Un secteur sous tension entre concurrence chinoise, droits de douane américains et demande de véhicules électriques
Ces négociations s’ouvrent dans un contexte tendu, où fabricants et équipementiers doivent composer avec une concurrence chinoise plus forte, les effets des droits de douane américains et une demande de véhicules électriques inférieure aux attentes. L’industrie automobile allemande sort d’une année difficile, marquée par des avertissements sur résultats et des restructurations, après que des producteurs ont revu à la baisse certains programmes liés aux véhicules électriques.
Un levier syndical renforcé par la gouvernance des grands groupes
Dans les grandes entreprises allemandes, les représentants des salariés occupent la moitié des sièges des conseils de surveillance. Cette configuration donne aux syndicats un levier important pour influencer, orienter ou bloquer des décisions stratégiques.

Lors de la conférence de presse annuelle du syndicat, la présidente d’IG Metall, Christiane Benner, a déclaré que les salariés avaient consenti à des efforts chiffrés en milliards d’euros. Elle a également souligné que des négociations avaient permis de sécuriser des dizaines de milliers d’emplois, ainsi que des engagements d’investissement pour des sites en Allemagne.
Flux de trésorerie : Volkswagen et ZF signalent une amélioration liée à des projets reportés
Volkswagen a indiqué la semaine précédente que le flux de trésorerie automobile préliminaire pour 2025 avait dépassé les attentes, principalement en raison du report de projets d’investissement. De son côté, l’équipementier ZF Friedrichshafen a aussi fait état d’un flux de trésorerie plus solide, après le retrait, par des clients, de plusieurs initiatives liées aux véhicules électriques.

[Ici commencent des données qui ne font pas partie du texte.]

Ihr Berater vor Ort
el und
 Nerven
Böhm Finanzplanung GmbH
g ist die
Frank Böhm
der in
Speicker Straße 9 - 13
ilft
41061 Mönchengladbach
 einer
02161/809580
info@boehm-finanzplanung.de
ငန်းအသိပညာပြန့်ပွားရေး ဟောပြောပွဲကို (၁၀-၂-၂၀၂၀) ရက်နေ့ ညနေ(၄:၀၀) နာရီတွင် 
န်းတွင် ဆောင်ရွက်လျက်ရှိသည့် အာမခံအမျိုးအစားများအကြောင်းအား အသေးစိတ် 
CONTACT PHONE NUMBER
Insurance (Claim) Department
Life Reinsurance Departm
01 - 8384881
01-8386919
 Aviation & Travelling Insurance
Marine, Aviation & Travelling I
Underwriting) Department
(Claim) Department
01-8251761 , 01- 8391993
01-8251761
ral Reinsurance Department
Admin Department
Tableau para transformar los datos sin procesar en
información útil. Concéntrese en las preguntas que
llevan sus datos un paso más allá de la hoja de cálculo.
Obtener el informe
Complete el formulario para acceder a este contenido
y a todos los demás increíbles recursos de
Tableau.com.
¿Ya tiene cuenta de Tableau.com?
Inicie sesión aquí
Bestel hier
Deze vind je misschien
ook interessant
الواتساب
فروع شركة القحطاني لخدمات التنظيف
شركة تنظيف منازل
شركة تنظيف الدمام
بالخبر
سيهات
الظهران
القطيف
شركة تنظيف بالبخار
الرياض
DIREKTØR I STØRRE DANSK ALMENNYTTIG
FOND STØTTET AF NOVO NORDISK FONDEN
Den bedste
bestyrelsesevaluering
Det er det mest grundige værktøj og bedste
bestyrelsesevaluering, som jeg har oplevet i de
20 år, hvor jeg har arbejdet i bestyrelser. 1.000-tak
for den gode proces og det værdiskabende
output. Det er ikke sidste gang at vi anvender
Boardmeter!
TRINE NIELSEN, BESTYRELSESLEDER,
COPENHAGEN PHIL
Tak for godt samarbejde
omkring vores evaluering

Des suppressions d’emplois annoncées jusqu’à 2030
Dans l’ensemble du secteur, des entreprises ont annoncé des plans visant à supprimer près de 100 000 emplois d’ici 2030, Robert Bosch représentant la plus grande part. Plusieurs réductions d’effectifs déjà détaillées concernent notamment Audi, Continental et Ford sur son site de Cologne dédié aux véhicules électriques.
- Audi : 7 500 postes supprimés d’ici 2029
- Continental : 10 150 postes
- Ford (site de Cologne, véhicules électriques) : 1 000 emplois
- Porsche : 1 900 postes supprimés d’ici 2029
- Bosch : 18 500 postes
- Schaeffler : 4 700 emplois
- Volkswagen : 35 000 postes d’ici 2030
- ZF Friedrichshafen : 14 000 postes au cours de la décennie
Production en Allemagne : une stagnation sur trois ans
La pression des concurrents chinois, dont BYD, s’intensifie à la fois sur le marché chinois et via les importations en Europe. Dans le même temps, la production de véhicules en Allemagne a stagné pour une troisième année consécutive : en 2025, la production était d’environ 11% inférieure à son niveau de 2019.